Raw data
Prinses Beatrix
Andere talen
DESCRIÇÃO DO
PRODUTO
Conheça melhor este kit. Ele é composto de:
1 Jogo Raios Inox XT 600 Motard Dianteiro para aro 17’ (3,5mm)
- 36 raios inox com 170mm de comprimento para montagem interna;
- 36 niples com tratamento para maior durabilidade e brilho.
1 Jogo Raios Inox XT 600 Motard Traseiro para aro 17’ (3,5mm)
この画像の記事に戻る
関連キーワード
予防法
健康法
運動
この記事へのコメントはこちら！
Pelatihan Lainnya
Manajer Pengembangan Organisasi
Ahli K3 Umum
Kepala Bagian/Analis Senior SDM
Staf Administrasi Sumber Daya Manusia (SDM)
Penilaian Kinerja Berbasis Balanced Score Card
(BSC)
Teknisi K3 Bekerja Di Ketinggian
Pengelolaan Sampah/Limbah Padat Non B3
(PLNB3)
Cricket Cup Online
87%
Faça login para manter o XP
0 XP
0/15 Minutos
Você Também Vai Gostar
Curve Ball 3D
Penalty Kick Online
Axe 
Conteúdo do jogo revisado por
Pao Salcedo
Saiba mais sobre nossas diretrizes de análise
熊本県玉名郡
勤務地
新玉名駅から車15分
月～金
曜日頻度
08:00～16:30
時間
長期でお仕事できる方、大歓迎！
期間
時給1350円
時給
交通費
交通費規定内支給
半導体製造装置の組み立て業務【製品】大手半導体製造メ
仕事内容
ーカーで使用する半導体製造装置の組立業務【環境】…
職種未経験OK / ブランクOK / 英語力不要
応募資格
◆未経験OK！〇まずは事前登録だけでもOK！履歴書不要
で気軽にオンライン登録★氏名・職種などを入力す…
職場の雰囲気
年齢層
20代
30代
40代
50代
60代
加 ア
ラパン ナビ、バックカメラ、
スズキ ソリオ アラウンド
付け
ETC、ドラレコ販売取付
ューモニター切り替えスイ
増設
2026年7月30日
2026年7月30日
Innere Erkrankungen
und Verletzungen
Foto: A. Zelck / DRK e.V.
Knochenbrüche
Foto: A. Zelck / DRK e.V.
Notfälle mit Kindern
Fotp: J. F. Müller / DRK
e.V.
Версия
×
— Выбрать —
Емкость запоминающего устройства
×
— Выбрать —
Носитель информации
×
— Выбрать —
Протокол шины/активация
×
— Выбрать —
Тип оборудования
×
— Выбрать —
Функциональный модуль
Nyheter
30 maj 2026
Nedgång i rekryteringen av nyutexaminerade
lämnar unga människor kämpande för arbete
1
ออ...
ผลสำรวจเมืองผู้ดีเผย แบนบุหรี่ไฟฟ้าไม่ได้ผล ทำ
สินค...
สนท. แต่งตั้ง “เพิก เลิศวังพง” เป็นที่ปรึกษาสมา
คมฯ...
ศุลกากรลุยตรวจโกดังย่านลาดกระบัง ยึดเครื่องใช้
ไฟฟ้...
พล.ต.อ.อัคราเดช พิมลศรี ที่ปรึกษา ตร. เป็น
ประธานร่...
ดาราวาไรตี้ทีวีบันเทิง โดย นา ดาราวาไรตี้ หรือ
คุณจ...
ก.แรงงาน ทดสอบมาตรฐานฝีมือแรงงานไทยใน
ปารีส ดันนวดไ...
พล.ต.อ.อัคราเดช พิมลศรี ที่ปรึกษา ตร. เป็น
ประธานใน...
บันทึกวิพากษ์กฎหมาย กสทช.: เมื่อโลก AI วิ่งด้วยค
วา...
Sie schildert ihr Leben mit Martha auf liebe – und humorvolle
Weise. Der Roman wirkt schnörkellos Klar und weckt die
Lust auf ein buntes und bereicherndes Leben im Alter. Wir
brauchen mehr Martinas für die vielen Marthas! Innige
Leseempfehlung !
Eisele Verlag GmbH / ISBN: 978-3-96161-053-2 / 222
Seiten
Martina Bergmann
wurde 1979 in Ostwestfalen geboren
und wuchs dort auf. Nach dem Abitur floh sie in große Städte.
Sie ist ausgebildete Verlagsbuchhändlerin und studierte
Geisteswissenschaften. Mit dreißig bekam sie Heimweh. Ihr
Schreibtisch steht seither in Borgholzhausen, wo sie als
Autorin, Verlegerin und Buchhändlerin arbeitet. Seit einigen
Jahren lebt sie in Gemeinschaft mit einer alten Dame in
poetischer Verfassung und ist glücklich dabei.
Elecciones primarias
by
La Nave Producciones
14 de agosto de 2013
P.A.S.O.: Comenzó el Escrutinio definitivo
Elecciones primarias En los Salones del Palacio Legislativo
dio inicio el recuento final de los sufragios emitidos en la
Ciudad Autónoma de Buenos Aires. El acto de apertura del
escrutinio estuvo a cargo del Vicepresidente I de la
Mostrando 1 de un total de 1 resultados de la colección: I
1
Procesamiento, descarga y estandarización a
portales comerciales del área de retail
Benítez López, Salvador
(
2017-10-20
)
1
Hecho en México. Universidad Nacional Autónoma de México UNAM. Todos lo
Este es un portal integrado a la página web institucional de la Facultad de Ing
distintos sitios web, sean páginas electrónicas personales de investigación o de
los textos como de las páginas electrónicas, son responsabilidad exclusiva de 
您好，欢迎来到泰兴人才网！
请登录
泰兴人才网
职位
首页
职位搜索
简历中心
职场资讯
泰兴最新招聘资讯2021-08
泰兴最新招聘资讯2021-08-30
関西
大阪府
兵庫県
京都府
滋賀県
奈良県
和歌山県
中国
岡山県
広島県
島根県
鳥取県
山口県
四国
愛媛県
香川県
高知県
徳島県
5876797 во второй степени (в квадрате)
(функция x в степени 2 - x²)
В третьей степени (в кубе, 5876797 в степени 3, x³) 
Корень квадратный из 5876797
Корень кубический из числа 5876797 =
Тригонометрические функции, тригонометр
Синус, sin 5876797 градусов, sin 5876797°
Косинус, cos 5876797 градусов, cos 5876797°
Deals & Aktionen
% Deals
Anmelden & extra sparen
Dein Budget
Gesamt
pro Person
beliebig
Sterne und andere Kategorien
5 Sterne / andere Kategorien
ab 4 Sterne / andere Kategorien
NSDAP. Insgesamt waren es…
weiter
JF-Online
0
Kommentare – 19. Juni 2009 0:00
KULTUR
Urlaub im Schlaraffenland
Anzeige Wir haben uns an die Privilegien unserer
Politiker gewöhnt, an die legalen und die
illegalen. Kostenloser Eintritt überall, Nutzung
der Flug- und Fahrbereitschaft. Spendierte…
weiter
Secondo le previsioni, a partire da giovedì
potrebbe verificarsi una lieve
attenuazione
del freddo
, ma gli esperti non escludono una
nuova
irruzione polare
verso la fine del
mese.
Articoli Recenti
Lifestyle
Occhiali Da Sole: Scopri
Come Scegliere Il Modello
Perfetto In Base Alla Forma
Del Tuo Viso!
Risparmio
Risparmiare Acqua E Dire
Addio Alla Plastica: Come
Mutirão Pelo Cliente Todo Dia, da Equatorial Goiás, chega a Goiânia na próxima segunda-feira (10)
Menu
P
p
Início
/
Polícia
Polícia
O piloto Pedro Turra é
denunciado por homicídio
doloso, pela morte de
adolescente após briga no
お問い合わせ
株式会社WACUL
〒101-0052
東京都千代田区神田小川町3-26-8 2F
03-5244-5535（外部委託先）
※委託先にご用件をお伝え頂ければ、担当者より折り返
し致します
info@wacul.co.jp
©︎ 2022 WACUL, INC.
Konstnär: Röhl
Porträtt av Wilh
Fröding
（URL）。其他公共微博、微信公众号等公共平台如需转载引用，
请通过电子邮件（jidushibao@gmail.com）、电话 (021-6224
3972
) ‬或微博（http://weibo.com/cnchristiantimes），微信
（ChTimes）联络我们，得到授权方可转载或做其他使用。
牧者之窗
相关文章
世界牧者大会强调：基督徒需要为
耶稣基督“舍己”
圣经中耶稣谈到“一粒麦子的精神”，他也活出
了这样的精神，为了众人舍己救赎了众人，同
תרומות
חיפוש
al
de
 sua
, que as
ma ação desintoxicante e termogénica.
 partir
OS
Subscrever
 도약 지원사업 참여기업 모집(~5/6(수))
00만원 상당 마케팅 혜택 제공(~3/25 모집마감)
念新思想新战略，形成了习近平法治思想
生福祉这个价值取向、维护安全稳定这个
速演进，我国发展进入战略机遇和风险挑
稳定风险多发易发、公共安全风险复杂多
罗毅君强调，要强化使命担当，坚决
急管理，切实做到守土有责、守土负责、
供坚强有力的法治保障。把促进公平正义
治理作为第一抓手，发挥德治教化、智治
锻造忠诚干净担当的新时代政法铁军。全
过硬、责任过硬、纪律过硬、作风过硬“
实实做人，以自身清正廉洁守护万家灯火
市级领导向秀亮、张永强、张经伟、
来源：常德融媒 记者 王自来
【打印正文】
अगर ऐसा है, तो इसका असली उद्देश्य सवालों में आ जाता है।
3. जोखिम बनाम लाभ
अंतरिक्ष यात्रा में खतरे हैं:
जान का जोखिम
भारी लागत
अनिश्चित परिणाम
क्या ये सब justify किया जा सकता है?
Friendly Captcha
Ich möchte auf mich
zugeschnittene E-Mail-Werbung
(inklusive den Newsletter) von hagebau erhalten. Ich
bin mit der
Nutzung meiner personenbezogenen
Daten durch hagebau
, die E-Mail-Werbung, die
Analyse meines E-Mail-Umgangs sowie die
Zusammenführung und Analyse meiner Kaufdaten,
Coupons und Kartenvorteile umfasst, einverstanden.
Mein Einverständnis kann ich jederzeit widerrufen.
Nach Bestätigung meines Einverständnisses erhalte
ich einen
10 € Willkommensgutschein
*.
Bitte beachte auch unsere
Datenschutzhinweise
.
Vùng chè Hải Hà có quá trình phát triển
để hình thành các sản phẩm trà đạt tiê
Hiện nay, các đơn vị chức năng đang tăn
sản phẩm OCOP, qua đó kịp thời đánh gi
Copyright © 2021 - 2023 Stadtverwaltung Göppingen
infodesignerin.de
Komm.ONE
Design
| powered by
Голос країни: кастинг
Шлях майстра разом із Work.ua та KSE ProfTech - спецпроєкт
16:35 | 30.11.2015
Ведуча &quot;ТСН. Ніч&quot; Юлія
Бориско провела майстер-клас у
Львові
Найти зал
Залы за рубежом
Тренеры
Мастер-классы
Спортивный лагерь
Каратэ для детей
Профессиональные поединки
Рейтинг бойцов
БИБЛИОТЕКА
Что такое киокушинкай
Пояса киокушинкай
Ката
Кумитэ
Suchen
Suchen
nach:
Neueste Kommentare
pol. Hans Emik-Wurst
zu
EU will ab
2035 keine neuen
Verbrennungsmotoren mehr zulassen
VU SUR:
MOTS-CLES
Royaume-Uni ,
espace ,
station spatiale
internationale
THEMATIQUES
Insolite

Required action
In the records, find every line that has the string "páginas" and copy it.

Solution for this task
distintos sitios web, sean páginas electrónicas personales de investigación o de
los textos como de las páginas electrónicas, son responsabilidad exclusiva de 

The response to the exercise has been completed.